AI and Cloud Security emerge as the top cybersecurity investment priority for companies in a shifting risk landscape: PwC
AI tops the agenda for cybersecurity leaders when it comes to cyber budget allocations, addressing cyber talent shortages, and bolstering cyber defence capabilities over the next 12 months, according to PwC’s 2026 Global Digital Trust Insights survey.
Chandigarh, November 17, 2025: AI tops the agenda for cybersecurity leaders when it comes to cyber budget allocations, addressing cyber talent shortages, and bolstering cyber defence capabilities over the next 12 months, according to PwC’s 2026 Global Digital Trust Insights survey.
The 2026 Global Digital Trust Insights is a survey of 3,887 business and technology executives conducted in the period from May to July 2025. The India edition of the global survey report focuses on the responses of the executives of 138 Indian businesses.
Less than or roughly half of organisations say they are “very capable” to address areas including Unpatched software updates (57%), weak authentication and access controls (55%), Lack of visibility into end points (55%), supply chain vulnerabilities (52%), with vulnerable connected products/devices (49%), insufficient network architecture (48%) and legacy systems (45%) among the weakest spots among the areas surveyed.

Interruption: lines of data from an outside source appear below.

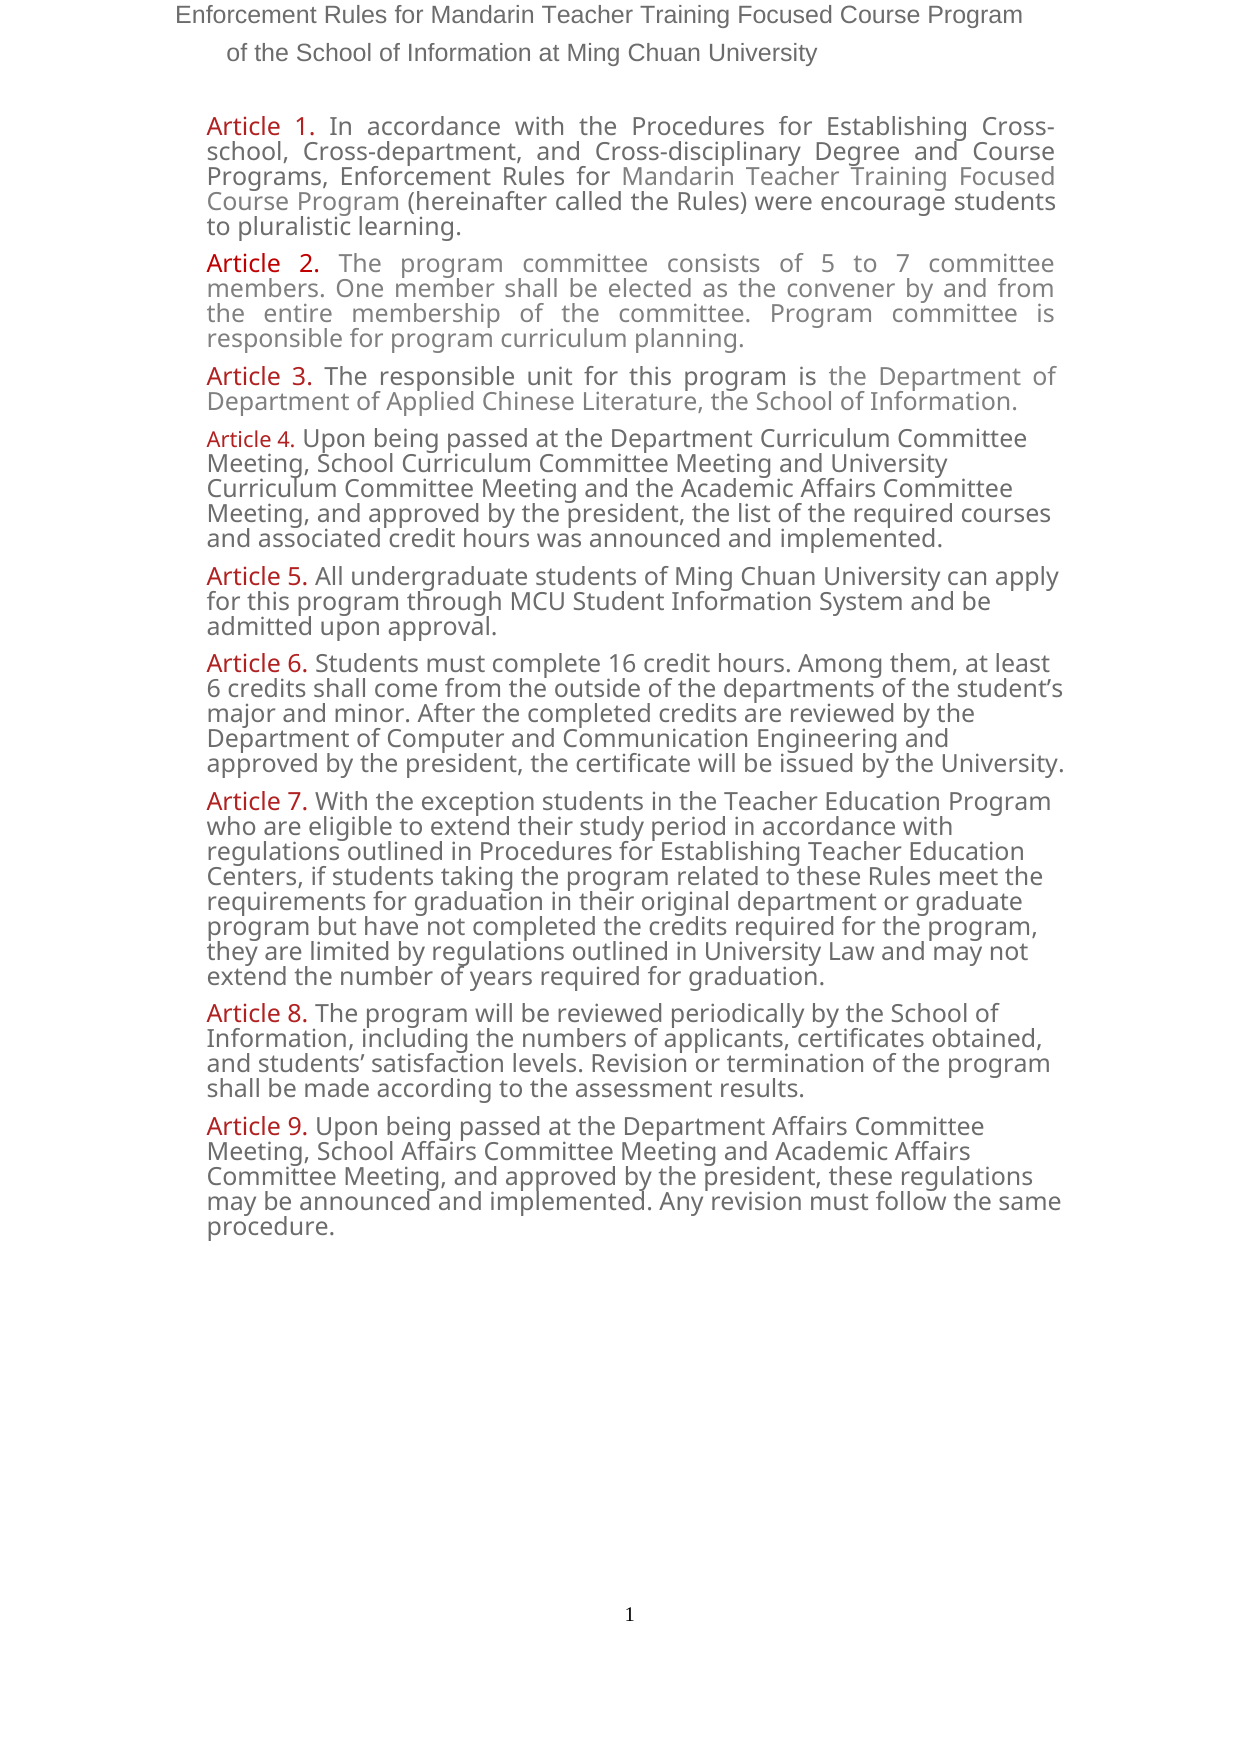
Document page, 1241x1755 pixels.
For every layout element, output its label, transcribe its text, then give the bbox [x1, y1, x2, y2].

text Enforcement Rules for Mandarin Teacher Training Focused Course Program [175, 0, 1068, 29]
subtitle Article 9. Upon being passed at the Department Affairs Committee Meeting, School Affairs Committee Meeting and Academic Affairs Committee Meeting, and approved by the president, these regulations may be announced and implemented. Any revision must follow the same procedure. [206, 1115, 1068, 1240]
subtitle Article 8. The program will be reviewed periodically by the School of Information, including the numbers of applicants, certificates obtained, and students’ satisfaction levels. Revision or termination of the program shall be made according to the assessment results. [206, 1003, 1068, 1103]
text Article 1. In accordance with the Procedures for Establishing Cross-school, Cross-department, and Cross-disciplinary Degree and Course Programs, Enforcement Rules for Mandarin Teacher Training Focused Course Program (hereinafter called the Rules) were encourage students to pluralistic learning. [206, 115, 1056, 240]
text Article 3. The responsible unit for this program is the Department of Department of Applied Chinese Literature, the School of Information. [206, 365, 1056, 415]
subtitle of the School of Information at Ming Chuan University [219, 38, 1043, 67]
subtitle Article 7. With the exception students in the Teacher Education Program who are eligible to extend their study period in accordance with regulations outlined in Procedures for Establishing Teacher Education Centers, if students taking the program related to these Rules meet the requirements for graduation in their original department or graduate program but have not completed the credits required for the program, they are limited by regulations outlined in University Law and may not extend the number of years required for graduation. [206, 790, 1068, 990]
subtitle Article 6. Students must complete 16 credit hours. Among them, at least 6 credits shall come from the outside of the departments of the student’s major and minor. After the completed credits are reviewed by the Department of Computer and Communication Engineering and approved by the president, the certificate will be issued by the University. [206, 653, 1068, 778]
text Article 2. The program committee consists of 5 to 7 committee members. One member shall be elected as the convener by and from the entire membership of the committee. Program committee is responsible for program curriculum planning. [206, 253, 1056, 353]
subtitle Article 5. All undergraduate students of Ming Chuan University can apply for this program through MCU Student Information System and be admitted upon approval. [206, 565, 1068, 640]
subtitle Article 4. Upon being passed at the Department Curriculum Committee Meeting, School Curriculum Committee Meeting and University Curriculum Committee Meeting and the Academic Affairs Committee Meeting, and approved by the president, the list of the required courses and associated credit hours was announced and implemented. [206, 428, 1068, 553]
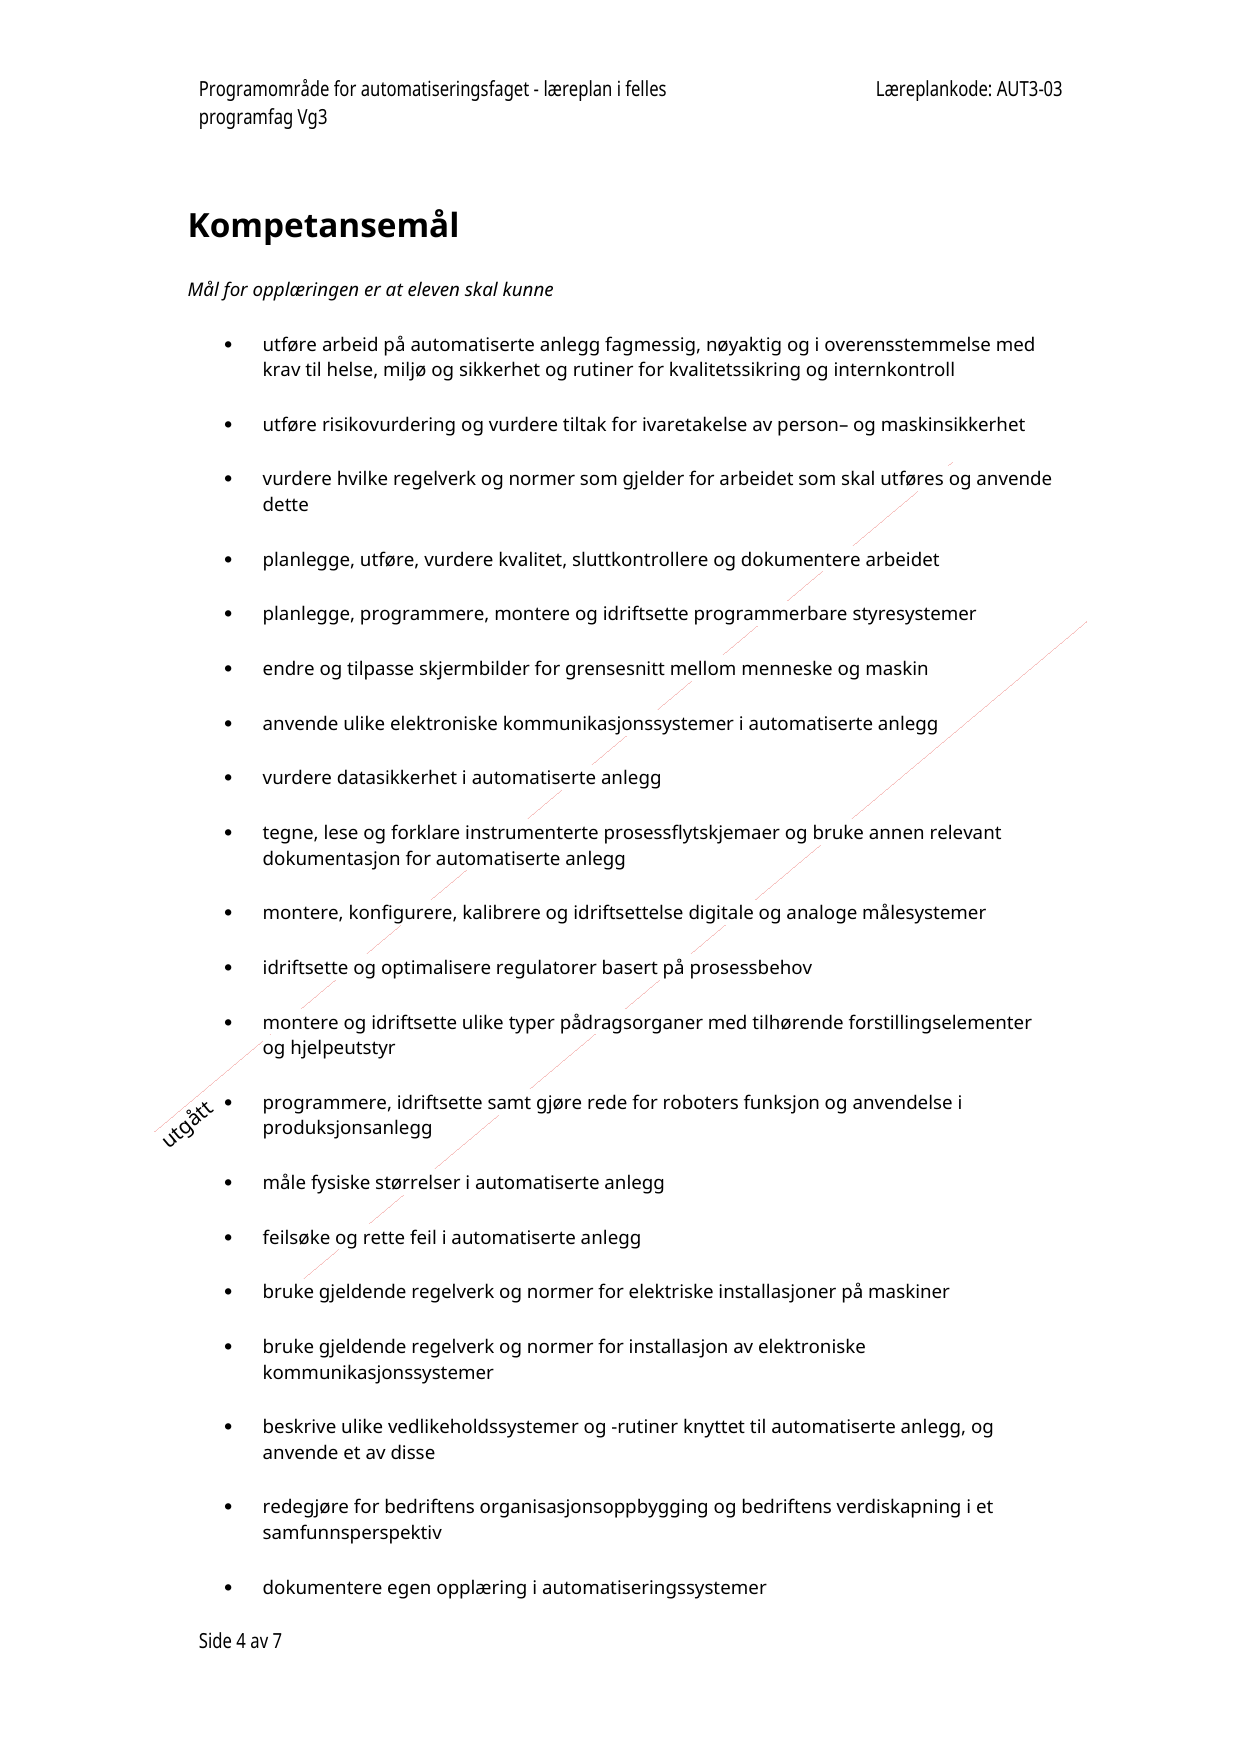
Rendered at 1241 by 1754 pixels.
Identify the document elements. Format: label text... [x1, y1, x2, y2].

Sundareshwar Krishamurthy, Partner and India Cyber Leader, PwC India, said “India’s cybersecurity posture is evolving rapidly, driven by executive alignment and a growing recognition that cyber is central to business strategy. With 72% of organisations prioritising cyber risk at the board level, the shift from reactive defence to intelligence-led resilience is well underway. AI, cloud security, and managed services are now core to India’s cyber investment agenda. However, resilience demands foresight. Organisations remain underprepared to tackle third-party breaches and quantum threats, two of the most pressing risks in today’s digital ecosystem. The persistent talent gap further complicates execution, especially in areas like AI-enabled defence and quantum cryptography. Looking ahead, the organisations that will lead are those embedding cybersecurity into core decision-making, aligning budgets to emerging risks, and building teams capable of anticipating not just reacting to threats. Resilience will come from foresight, not hindsight.”